<<<<

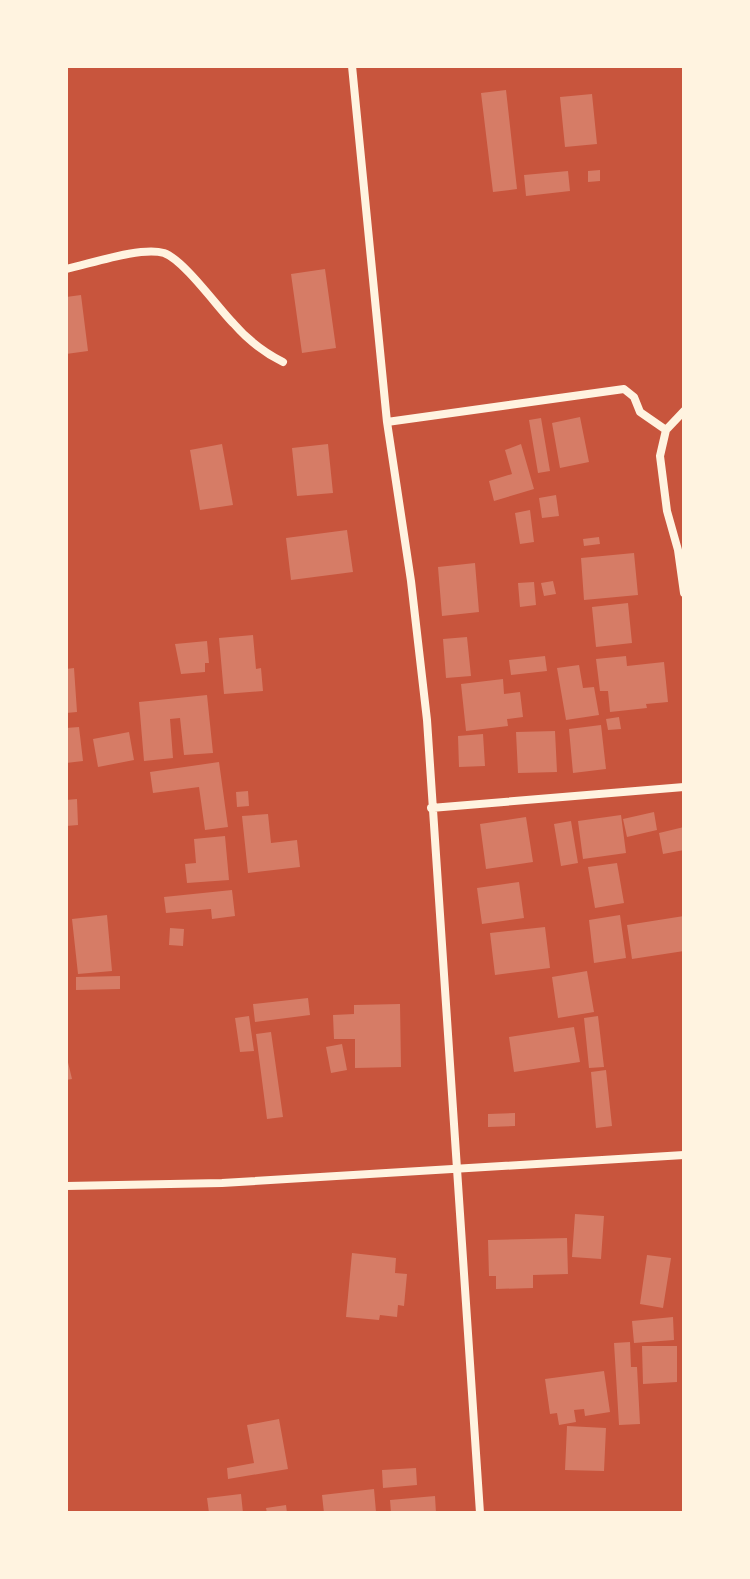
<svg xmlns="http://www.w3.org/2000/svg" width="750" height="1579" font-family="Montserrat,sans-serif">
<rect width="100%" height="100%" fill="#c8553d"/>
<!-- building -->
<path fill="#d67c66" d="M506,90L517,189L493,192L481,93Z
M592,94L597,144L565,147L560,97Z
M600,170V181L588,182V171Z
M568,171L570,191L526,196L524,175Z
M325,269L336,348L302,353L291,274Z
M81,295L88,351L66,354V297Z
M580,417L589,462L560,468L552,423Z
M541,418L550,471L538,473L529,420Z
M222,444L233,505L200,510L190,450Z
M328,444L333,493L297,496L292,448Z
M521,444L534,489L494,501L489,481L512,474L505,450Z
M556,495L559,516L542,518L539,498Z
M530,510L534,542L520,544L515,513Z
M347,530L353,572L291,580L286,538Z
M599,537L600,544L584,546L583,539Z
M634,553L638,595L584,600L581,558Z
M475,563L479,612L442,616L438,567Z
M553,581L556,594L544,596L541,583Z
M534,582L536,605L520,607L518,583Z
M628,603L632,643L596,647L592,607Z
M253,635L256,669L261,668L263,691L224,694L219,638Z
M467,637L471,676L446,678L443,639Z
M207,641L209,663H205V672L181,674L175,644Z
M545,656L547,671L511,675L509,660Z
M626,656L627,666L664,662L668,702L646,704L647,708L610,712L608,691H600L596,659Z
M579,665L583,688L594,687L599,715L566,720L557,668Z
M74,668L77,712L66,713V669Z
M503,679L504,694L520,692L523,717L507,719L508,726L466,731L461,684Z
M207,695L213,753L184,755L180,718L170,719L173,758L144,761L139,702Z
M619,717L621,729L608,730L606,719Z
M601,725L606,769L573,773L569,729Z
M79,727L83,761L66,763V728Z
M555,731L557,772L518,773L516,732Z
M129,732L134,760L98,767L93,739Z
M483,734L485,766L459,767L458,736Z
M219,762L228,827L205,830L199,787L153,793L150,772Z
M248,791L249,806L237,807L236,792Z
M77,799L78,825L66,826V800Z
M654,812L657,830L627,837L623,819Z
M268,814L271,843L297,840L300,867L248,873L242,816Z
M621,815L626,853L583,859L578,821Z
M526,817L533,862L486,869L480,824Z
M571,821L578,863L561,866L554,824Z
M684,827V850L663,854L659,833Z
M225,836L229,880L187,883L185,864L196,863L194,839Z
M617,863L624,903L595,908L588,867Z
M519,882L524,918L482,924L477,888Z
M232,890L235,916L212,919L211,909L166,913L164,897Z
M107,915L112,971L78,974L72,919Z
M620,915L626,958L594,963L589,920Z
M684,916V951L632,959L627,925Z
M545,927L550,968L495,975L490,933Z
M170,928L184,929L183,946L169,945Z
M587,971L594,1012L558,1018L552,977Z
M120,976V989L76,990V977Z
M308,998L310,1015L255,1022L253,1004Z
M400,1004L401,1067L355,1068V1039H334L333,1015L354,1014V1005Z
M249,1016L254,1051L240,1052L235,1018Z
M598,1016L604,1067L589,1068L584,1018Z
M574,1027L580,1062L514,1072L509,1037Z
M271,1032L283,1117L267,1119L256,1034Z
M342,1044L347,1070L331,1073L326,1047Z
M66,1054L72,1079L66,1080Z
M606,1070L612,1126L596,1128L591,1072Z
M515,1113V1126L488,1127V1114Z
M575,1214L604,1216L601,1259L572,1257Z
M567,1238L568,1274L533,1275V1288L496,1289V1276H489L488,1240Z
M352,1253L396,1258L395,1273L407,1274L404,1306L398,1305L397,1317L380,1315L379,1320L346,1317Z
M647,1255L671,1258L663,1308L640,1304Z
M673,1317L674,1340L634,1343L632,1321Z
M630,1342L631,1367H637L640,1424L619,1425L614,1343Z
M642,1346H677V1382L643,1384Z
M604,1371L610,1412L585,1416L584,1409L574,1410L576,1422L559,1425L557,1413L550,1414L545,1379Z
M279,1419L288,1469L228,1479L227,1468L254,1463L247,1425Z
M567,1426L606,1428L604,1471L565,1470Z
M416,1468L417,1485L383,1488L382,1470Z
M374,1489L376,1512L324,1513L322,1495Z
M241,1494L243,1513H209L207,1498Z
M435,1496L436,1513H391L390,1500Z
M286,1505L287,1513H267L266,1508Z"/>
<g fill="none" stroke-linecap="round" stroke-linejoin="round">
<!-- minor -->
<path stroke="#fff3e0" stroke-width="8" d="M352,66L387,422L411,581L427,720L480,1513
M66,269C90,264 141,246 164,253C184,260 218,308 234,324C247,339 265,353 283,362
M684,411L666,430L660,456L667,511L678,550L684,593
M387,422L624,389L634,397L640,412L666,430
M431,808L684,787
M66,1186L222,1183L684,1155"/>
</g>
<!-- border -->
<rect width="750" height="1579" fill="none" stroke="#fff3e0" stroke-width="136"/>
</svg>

>>>>
<<<<

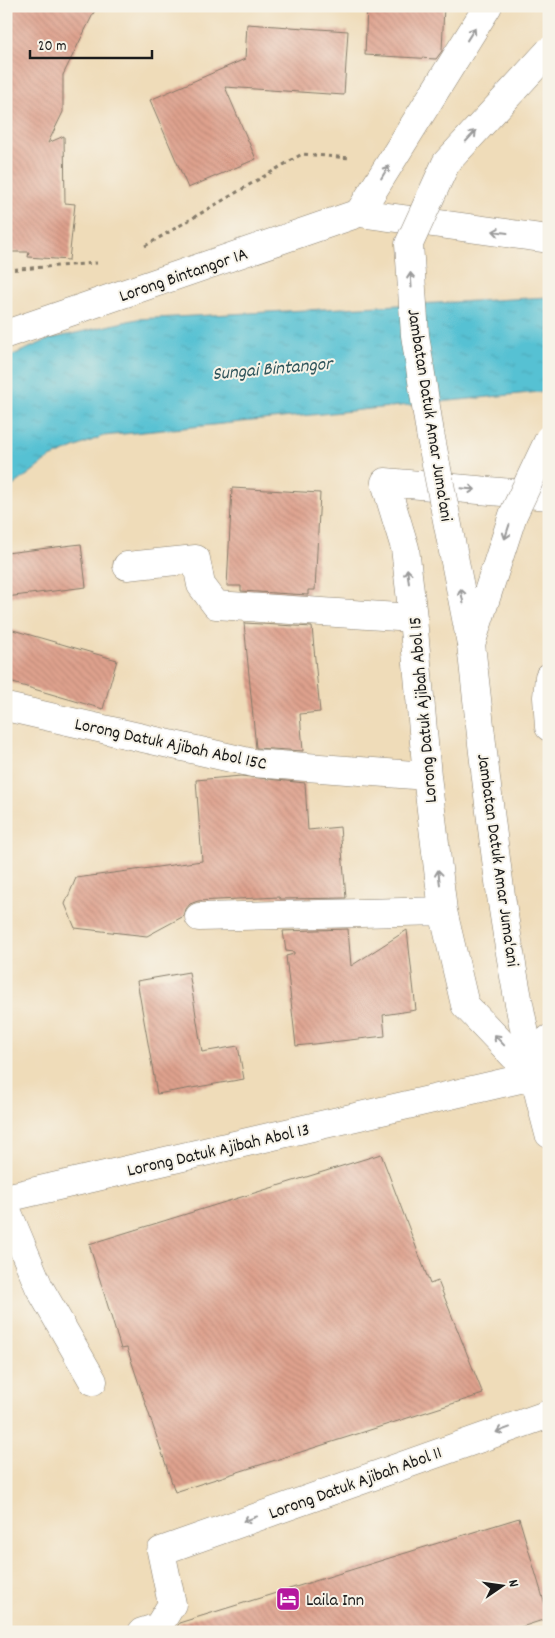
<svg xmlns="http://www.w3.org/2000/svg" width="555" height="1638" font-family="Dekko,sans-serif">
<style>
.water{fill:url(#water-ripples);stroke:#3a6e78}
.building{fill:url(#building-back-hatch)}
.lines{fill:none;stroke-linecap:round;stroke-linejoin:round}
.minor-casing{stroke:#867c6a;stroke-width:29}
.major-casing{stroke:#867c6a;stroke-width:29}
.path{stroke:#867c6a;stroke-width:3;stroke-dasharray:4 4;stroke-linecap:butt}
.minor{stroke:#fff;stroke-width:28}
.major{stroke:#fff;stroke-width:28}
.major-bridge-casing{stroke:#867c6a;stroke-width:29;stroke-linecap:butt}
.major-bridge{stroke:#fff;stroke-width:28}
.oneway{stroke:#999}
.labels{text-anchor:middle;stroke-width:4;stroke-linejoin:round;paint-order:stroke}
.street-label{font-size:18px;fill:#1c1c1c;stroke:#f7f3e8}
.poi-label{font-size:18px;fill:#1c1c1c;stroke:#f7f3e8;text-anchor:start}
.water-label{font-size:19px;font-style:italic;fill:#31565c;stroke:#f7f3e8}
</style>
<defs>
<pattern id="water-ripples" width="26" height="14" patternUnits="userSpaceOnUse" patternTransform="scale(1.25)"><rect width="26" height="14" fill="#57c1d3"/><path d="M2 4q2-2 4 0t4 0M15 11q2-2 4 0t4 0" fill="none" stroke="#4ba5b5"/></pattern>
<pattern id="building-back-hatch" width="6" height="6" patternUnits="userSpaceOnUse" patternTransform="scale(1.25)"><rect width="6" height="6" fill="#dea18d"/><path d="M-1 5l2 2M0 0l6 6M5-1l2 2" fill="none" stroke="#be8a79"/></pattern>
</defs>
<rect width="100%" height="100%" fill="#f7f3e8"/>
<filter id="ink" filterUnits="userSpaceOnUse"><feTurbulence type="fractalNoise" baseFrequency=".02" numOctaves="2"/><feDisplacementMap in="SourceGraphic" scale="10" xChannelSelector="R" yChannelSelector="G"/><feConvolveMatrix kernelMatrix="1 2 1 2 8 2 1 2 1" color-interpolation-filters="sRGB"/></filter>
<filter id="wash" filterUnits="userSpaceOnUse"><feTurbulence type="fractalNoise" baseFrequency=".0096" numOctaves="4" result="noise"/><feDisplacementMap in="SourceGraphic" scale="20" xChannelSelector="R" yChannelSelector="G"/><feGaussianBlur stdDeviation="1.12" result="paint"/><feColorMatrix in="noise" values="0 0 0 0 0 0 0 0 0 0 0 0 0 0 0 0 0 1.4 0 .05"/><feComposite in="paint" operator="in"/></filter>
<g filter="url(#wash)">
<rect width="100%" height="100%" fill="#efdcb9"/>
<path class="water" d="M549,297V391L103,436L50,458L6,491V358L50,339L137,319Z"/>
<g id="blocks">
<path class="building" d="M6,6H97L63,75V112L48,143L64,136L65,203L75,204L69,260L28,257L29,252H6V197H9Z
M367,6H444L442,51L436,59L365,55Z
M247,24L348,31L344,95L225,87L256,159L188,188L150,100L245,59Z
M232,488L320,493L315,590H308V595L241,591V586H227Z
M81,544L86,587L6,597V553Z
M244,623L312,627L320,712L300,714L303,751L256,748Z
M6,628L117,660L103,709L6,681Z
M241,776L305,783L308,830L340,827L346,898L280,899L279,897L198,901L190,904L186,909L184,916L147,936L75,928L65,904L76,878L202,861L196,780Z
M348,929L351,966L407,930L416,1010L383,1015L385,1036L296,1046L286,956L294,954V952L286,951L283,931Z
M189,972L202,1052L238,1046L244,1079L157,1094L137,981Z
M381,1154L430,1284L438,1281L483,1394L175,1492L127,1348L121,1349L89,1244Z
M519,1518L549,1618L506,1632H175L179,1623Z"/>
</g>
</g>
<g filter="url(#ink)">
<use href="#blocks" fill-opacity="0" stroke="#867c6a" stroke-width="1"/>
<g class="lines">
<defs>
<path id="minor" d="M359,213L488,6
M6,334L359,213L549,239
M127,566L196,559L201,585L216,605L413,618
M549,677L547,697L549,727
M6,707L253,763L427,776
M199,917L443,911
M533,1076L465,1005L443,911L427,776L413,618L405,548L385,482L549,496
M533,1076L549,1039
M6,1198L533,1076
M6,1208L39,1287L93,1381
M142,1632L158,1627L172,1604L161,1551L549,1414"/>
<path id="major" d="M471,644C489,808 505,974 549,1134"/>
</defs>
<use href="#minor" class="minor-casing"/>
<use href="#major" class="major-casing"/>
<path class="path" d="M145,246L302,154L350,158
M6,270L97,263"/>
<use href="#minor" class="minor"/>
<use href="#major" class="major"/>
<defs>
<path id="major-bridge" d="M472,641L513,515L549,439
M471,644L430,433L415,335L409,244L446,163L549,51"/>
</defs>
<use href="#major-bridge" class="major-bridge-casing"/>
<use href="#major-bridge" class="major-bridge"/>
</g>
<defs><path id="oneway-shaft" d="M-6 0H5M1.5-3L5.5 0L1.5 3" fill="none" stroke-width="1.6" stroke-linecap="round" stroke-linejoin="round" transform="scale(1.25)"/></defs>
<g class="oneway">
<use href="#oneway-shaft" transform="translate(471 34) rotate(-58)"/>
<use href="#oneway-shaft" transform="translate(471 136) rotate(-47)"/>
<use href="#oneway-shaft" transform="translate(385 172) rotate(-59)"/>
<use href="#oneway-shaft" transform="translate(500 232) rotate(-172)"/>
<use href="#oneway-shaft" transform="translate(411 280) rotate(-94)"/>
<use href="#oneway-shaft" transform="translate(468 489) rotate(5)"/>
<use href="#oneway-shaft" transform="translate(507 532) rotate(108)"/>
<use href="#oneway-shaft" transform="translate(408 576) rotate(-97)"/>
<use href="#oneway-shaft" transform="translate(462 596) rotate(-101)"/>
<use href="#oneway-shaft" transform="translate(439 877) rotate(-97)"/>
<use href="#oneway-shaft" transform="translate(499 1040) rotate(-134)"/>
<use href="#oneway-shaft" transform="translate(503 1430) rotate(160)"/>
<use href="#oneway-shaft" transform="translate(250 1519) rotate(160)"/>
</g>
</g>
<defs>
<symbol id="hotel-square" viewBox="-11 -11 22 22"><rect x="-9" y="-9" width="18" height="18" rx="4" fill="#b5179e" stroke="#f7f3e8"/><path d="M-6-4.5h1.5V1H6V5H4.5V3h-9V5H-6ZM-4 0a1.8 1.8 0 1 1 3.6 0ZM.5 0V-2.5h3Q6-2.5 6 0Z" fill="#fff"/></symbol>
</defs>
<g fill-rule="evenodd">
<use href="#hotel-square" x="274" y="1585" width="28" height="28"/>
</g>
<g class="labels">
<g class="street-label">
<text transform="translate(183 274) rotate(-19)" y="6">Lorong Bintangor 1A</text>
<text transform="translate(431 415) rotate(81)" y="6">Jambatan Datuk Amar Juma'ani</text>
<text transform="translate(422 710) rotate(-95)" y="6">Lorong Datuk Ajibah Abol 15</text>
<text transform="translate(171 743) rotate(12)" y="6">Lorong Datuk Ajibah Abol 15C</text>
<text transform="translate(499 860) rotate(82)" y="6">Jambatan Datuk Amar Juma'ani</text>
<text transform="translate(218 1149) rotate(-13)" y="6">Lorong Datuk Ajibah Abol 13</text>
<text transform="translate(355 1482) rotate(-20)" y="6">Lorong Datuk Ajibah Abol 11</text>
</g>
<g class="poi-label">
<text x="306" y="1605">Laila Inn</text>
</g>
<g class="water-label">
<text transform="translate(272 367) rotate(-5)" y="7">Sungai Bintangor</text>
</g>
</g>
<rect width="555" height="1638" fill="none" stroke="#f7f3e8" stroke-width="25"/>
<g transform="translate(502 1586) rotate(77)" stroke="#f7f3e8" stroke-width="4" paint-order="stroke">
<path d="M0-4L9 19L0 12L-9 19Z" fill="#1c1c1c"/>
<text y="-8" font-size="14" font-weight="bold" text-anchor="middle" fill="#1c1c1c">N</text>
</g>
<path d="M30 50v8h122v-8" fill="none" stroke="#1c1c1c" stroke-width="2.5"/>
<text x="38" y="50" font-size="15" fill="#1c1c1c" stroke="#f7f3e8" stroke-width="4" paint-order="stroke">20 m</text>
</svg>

>>>>

Some of the data mentions "wash". Copy every line where it does.

<filter id="wash" filterUnits="userSpaceOnUse"><feTurbulence type="fractalNoise" baseFrequency=".0096" numOctaves="4" result="noise"/><feDisplacementMap in="SourceGraphic" scale="20" xChannelSelector="R" yChannelSelector="G"/><feGaussianBlur stdDeviation="1.12" result="paint"/><feColorMatrix in="noise" values="0 0 0 0 0 0 0 0 0 0 0 0 0 0 0 0 0 1.4 0 .05"/><feComposite in="paint" operator="in"/></filter>
<g filter="url(#wash)">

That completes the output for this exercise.